━━━━━ Data under study ━━━━━

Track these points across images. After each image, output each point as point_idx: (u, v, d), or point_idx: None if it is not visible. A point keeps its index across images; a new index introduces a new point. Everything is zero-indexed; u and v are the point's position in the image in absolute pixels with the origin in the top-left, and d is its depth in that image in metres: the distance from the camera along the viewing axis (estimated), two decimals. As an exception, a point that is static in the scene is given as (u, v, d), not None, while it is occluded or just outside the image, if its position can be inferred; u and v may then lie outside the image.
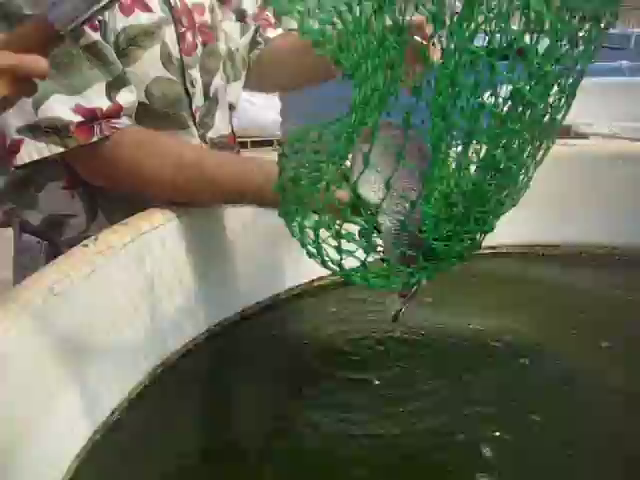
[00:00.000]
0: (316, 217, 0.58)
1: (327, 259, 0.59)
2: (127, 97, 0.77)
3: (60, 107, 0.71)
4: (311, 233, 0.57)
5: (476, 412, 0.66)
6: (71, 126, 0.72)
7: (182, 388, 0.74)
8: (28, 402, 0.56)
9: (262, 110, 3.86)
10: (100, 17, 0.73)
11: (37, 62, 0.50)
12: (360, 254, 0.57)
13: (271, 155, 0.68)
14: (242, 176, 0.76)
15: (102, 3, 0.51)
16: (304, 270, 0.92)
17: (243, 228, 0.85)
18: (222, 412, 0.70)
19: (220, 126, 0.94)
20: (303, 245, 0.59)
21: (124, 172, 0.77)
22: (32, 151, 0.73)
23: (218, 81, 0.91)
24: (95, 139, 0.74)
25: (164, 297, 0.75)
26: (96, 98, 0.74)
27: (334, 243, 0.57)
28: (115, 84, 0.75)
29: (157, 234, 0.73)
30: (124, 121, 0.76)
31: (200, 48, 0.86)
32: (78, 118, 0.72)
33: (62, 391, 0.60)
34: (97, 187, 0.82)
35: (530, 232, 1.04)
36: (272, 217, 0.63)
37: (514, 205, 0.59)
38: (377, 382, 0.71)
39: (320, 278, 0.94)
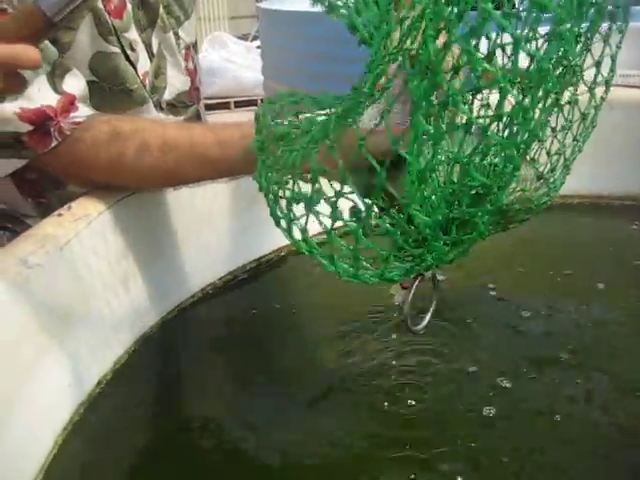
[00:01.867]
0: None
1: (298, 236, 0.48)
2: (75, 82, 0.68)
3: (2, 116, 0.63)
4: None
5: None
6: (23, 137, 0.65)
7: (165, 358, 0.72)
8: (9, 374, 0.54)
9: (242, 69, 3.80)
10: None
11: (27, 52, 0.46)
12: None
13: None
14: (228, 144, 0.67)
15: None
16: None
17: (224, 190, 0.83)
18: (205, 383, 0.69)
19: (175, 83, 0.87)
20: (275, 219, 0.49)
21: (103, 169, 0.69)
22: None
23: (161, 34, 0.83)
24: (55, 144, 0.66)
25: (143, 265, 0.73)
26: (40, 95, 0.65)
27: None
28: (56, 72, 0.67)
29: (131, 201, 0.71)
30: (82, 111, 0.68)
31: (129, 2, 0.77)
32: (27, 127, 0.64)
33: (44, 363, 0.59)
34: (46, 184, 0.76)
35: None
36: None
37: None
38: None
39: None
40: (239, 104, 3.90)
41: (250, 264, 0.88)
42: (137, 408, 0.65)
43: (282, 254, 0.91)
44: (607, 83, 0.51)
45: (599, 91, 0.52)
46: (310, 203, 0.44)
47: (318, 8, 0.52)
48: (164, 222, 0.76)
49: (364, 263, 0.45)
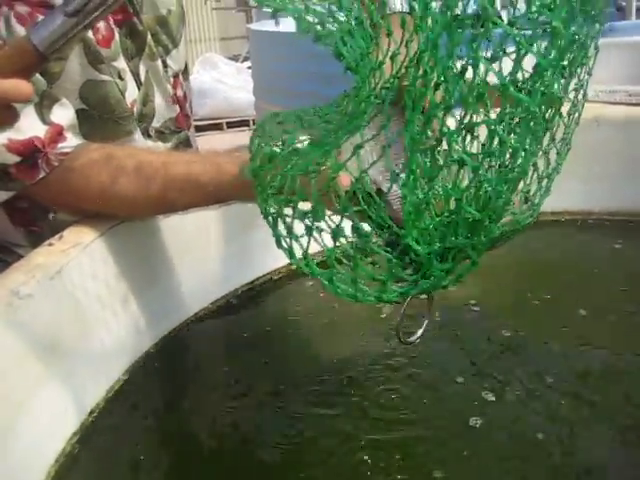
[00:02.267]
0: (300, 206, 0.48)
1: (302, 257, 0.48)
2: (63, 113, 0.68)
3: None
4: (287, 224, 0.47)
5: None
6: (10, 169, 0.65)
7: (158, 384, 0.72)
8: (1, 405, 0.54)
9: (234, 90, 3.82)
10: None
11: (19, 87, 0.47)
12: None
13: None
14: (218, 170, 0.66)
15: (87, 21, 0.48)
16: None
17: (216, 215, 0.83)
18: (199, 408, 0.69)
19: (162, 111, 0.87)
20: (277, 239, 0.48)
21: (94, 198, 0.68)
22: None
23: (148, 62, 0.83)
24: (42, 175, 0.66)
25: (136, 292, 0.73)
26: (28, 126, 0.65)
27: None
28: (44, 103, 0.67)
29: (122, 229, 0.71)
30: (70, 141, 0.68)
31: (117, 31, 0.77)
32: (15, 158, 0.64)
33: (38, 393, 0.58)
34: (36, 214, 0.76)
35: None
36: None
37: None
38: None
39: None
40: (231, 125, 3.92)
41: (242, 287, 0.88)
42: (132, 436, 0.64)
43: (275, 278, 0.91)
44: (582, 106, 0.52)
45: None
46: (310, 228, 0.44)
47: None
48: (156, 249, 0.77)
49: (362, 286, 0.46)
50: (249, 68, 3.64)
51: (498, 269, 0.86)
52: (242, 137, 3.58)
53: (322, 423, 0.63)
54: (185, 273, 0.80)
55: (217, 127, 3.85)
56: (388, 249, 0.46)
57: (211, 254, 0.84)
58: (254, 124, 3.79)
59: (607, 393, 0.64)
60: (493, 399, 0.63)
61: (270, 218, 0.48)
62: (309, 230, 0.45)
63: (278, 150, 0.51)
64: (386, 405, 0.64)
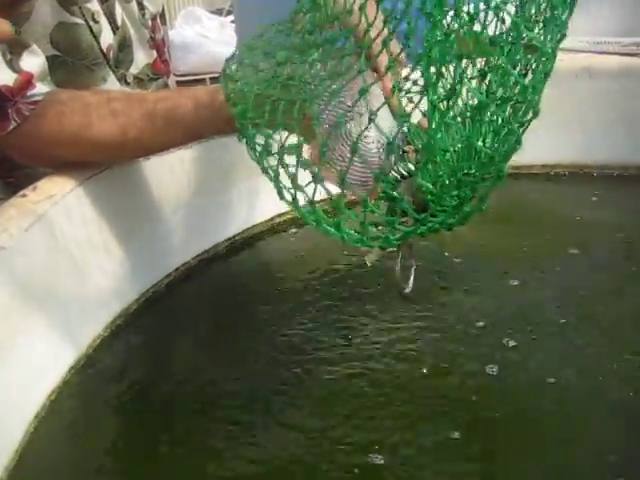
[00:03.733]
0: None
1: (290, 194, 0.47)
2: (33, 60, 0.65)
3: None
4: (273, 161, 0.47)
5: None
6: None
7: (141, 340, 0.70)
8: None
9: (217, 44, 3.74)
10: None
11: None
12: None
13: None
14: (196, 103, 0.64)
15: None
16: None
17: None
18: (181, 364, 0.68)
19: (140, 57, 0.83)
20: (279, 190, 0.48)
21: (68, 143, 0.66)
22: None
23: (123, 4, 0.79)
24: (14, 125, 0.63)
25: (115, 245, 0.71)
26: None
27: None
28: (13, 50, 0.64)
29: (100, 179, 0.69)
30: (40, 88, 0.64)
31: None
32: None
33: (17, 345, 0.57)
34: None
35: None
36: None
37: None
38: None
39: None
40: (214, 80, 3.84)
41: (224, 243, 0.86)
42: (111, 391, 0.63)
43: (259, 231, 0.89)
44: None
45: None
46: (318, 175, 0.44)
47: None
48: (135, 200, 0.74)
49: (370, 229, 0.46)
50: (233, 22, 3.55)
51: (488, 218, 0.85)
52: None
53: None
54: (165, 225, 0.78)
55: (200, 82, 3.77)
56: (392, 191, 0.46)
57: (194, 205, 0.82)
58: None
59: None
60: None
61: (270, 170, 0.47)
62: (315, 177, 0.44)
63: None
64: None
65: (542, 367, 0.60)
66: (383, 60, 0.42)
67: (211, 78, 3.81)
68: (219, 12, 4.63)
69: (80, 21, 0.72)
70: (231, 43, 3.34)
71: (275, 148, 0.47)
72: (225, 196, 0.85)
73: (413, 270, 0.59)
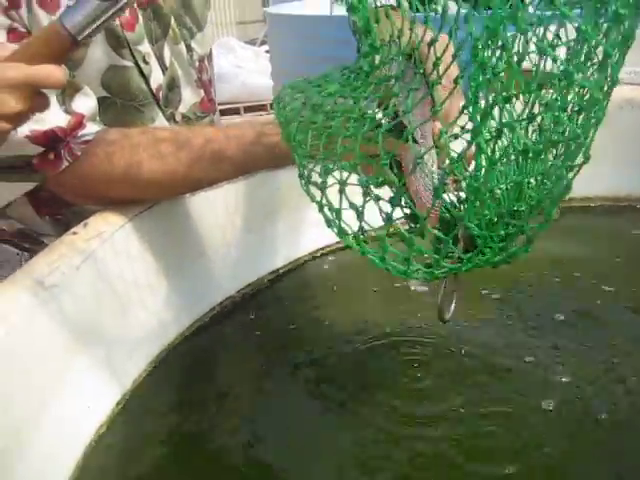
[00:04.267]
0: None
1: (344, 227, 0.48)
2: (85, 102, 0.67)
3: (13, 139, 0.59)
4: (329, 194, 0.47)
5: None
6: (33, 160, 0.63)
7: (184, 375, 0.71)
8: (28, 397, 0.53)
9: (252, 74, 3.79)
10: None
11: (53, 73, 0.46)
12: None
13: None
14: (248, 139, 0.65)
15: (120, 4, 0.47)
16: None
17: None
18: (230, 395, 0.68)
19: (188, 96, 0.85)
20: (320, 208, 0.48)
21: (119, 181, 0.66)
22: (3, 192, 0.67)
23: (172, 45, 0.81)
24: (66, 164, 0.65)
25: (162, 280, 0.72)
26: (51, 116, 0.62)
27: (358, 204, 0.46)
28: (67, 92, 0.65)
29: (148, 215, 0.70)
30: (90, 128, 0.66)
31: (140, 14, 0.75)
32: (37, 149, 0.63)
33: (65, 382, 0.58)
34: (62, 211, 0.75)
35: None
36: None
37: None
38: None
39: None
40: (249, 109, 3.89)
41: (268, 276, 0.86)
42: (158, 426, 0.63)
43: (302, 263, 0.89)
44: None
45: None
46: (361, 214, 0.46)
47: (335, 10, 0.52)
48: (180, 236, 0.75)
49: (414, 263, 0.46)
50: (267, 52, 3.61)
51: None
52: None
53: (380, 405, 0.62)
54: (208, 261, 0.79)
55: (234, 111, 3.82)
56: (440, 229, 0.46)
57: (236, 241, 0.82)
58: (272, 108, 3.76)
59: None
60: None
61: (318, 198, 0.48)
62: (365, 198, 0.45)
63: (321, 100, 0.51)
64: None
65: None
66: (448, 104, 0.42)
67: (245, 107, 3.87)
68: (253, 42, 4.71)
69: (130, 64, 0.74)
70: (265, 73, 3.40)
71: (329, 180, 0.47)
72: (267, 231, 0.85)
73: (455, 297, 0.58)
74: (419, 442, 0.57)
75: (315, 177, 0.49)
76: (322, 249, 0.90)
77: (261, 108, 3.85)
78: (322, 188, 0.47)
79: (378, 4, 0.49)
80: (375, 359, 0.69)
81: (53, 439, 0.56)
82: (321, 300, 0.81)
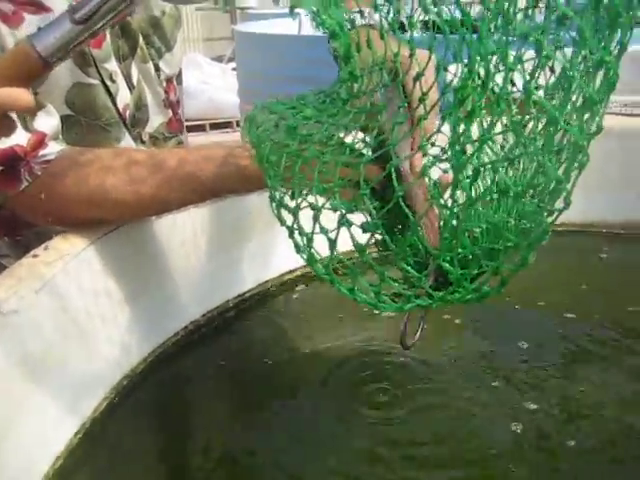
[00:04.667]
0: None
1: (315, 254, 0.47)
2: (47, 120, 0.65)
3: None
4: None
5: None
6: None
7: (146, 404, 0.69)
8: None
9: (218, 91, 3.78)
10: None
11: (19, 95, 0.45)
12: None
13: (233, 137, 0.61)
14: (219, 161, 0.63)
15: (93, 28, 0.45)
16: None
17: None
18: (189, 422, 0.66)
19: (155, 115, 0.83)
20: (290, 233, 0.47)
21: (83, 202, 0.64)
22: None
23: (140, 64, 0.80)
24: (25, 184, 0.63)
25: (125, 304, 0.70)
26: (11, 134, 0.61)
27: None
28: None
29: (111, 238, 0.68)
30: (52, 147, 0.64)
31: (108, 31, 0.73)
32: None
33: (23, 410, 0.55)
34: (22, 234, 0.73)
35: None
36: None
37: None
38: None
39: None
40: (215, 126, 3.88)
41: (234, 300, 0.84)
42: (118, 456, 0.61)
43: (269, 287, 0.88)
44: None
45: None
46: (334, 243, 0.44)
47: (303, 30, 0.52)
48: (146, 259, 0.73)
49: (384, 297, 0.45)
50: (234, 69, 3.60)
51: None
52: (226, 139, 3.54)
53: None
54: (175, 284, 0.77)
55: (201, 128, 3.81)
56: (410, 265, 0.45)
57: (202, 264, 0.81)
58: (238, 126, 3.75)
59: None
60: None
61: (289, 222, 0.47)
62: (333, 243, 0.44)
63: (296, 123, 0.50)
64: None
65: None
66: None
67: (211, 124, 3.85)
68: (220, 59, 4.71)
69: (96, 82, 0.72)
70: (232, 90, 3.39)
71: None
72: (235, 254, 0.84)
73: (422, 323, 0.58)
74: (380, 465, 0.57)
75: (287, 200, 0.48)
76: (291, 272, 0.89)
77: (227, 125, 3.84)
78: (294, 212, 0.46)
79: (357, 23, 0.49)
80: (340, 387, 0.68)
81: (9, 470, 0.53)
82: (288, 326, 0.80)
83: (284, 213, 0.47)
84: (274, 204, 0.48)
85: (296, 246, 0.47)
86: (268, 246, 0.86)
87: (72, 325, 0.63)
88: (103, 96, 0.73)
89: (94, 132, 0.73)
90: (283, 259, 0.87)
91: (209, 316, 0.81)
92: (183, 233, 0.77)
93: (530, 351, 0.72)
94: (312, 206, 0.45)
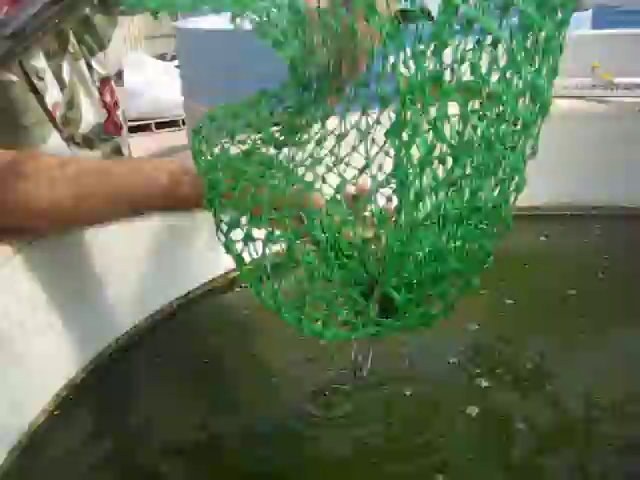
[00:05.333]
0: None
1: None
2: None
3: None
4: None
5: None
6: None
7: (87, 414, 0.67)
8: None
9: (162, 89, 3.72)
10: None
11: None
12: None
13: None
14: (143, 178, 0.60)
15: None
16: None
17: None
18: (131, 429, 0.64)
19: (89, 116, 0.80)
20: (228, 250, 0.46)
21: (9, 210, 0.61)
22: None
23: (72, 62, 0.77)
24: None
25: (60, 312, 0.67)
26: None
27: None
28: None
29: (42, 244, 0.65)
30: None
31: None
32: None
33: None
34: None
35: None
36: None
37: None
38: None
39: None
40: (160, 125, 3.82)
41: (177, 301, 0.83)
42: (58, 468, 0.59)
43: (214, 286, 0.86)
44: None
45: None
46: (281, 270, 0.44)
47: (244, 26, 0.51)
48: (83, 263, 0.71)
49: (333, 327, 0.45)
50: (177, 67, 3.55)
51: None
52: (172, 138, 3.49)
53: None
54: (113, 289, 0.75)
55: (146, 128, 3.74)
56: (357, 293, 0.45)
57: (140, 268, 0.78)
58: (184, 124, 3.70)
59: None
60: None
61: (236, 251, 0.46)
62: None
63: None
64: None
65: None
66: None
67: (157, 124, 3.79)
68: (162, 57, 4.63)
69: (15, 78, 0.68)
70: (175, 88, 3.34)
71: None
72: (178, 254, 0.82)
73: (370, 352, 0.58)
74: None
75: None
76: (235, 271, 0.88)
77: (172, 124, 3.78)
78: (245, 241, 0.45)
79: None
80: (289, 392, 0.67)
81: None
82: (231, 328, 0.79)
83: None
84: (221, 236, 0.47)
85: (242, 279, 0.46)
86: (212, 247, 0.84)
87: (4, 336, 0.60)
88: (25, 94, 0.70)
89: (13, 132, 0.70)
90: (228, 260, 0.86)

━━━━━

What is needed: In the entries above, find the line holding "50: (249, 68, 3.64)" and the line holding "62: (309, 230, 0.45)"; print both of them and every line between, exactly, and nothing else.

Answer box:
50: (249, 68, 3.64)
51: (498, 269, 0.86)
52: (242, 137, 3.58)
53: (322, 423, 0.63)
54: (185, 273, 0.80)
55: (217, 127, 3.85)
56: (388, 249, 0.46)
57: (211, 254, 0.84)
58: (254, 124, 3.79)
59: (607, 393, 0.64)
60: (493, 399, 0.63)
61: (270, 218, 0.48)
62: (309, 230, 0.45)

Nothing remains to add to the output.